Monday, September 26, 2011

The Risk and Rewards of Me Teaching in Japan

Once again, I've been inspired by Niall Doherty to write a blog entry.  Thanks, Niall.

Niall asks four questions, which I will copy directly:

  1. What is the worst possible likely outcome?
  2. What is the best possible likely outcome?
  3. Is it likely that I’ll regret this, if I do it and it turns out poorly?
  4. Is it likely that I’ll regret not doing this, if I pass it up?
So what is the worst possible likely outcome?  Notice the word 'likely'.  This means I cannot select death by duck attack, being hit by a meteorite, or internal combustion.  The worst that can happen is that I will not enjoy teaching English and come back to the US a year later with no money and no job.  Oh, no, I'll have to live on Mom's couch for a bit.  Not a big deal to me, though you might feel sorry for my mother.

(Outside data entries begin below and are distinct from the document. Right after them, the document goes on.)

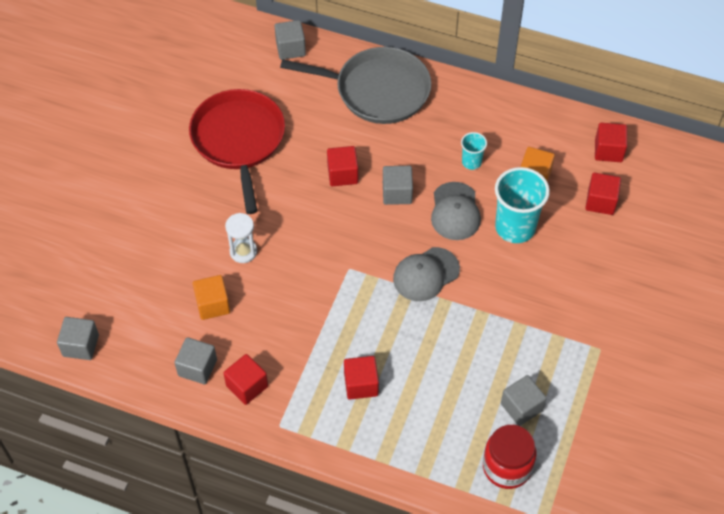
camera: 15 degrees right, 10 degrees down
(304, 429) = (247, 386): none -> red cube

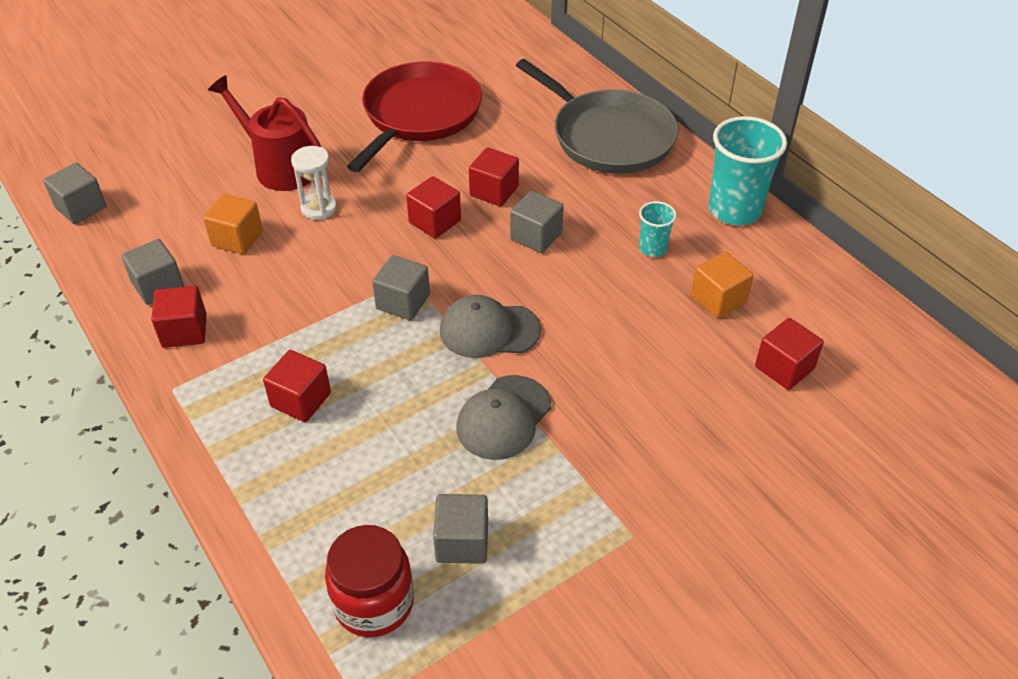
camera: 35 degrees right, 10 degrees down
(186, 235) = (280, 167): none -> red watering can
(290, 48) = (552, 65): grey cube -> grey cube (403, 302)
(455, 211) = (586, 286): grey cap -> grey cap (503, 418)
(515, 227) = (644, 339): turquoise cup -> turquoise cup (734, 210)
(608, 150) = (843, 319): red cube -> red cube (435, 222)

What is the best possible likely outcome?  This is also easy:  I enjoy teaching enough to stay in Japan with an extended contract to teach for three to four years.  A better, though less likely, outcome is to open my own English school a few years after moving.  Oddly enough, this is probably what my mother would list as the worst possible outcome.  Sorry, Mom.

Even if I do come back after a year, I'll have spent a year living in a completely different culture, become fluent in a second language, and have a LOT of stories to tell.

If I don't do it, I would have a lot of regrets.  I would also be back to spending hours each week thinking about what I want to do with my life.  I'm tired of that.  I want to move on.  I want to have an adventure, not think about having an adventure.

What's your adventure?  What imaginary risks are holding you back?  Watch this and think about it:

1 comment:

  1. Death by duck attack. Ha!

    Glad you found this exercise useful, Matt. And thanks for sharing it with your readers.